Records drawn from a collection
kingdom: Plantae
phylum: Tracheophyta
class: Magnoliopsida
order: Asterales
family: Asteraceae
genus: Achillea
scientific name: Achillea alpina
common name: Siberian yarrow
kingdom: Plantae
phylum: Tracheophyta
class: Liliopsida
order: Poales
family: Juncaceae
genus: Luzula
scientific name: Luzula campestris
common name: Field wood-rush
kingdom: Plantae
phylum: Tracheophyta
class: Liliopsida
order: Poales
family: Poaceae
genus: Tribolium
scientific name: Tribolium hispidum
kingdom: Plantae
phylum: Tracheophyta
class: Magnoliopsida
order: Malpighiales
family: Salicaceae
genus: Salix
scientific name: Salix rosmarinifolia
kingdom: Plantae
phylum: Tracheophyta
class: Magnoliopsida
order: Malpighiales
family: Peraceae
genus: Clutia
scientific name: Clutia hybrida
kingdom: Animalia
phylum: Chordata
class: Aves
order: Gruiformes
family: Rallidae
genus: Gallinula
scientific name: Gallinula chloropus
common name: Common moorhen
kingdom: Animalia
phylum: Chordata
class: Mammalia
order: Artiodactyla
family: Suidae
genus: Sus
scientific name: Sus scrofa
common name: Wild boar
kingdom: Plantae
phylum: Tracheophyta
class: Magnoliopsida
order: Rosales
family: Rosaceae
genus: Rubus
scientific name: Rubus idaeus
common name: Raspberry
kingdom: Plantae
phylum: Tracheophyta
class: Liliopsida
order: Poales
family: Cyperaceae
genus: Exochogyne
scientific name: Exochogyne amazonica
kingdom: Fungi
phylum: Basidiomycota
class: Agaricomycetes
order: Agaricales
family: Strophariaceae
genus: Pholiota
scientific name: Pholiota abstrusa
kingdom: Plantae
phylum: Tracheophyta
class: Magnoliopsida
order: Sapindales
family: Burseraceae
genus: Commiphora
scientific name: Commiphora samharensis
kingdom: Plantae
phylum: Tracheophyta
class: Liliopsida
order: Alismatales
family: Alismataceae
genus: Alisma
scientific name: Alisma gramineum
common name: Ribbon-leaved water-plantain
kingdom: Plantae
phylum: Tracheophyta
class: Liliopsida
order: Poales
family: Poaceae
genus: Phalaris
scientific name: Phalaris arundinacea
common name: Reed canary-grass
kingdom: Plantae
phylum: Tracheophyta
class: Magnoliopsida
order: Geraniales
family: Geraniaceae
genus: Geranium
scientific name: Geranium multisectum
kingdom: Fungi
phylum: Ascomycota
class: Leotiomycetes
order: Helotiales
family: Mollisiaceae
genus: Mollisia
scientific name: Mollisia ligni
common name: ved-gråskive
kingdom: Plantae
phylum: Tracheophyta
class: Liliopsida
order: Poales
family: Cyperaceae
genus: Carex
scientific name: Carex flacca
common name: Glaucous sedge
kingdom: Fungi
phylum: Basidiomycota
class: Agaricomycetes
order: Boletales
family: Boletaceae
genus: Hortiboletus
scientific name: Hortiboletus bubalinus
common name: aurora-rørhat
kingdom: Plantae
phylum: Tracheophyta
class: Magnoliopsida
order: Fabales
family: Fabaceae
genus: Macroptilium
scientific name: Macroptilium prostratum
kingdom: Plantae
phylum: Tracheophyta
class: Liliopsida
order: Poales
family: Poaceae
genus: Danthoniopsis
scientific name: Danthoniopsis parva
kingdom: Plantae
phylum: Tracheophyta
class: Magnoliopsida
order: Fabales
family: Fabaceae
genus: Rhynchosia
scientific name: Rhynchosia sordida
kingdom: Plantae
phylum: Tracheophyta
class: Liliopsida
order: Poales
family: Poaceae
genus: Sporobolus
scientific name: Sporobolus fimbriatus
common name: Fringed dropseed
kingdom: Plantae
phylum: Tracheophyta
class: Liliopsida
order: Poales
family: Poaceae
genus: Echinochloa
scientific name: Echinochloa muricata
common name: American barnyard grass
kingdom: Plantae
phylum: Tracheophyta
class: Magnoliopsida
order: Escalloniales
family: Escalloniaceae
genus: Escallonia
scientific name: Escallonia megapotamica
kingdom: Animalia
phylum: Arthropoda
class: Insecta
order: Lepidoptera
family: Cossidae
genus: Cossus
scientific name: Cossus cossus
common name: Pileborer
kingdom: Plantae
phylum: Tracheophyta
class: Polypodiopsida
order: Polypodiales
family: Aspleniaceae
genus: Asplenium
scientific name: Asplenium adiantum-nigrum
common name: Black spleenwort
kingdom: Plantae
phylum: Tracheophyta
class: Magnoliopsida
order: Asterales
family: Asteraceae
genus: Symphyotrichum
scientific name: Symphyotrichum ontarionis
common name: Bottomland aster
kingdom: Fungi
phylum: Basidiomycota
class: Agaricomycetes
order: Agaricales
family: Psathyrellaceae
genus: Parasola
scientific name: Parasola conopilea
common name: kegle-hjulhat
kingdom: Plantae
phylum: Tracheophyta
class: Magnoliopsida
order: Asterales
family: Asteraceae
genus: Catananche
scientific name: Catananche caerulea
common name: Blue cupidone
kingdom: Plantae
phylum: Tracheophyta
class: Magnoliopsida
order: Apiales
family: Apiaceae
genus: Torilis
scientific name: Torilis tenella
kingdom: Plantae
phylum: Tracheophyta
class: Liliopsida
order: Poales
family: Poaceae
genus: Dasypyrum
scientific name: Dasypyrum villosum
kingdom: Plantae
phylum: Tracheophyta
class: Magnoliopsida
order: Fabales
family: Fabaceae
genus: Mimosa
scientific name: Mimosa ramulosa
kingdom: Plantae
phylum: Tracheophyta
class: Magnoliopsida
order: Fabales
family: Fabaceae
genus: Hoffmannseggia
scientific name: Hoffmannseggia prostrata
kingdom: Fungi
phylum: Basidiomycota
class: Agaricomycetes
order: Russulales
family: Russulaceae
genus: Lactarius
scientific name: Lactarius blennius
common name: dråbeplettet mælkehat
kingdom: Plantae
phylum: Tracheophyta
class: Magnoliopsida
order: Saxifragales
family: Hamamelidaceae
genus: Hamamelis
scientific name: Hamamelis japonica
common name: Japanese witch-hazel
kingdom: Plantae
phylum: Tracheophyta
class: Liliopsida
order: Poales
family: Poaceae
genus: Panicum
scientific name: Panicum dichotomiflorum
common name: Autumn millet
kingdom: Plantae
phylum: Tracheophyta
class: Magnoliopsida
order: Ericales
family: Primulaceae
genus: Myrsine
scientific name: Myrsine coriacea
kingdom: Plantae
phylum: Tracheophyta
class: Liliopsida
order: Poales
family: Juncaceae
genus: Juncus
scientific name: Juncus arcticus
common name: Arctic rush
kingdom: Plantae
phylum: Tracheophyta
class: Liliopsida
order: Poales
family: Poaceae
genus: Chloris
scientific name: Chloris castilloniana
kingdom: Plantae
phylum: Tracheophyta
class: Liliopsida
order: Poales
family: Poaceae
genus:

• _AIM_: Format the listing above as a JSON list of strings, one string per line with blank lines omitted. Begin at the first line of the listing and stop after the line that contains "genus: Luzula".

• _SOLVED EXERCISE_:
[
  "kingdom: Plantae",
  "phylum: Tracheophyta",
  "class: Magnoliopsida",
  "order: Asterales",
  "family: Asteraceae",
  "genus: Achillea",
  "scientific name: Achillea alpina",
  "common name: Siberian yarrow",
  "kingdom: Plantae",
  "phylum: Tracheophyta",
  "class: Liliopsida",
  "order: Poales",
  "family: Juncaceae",
  "genus: Luzula"
]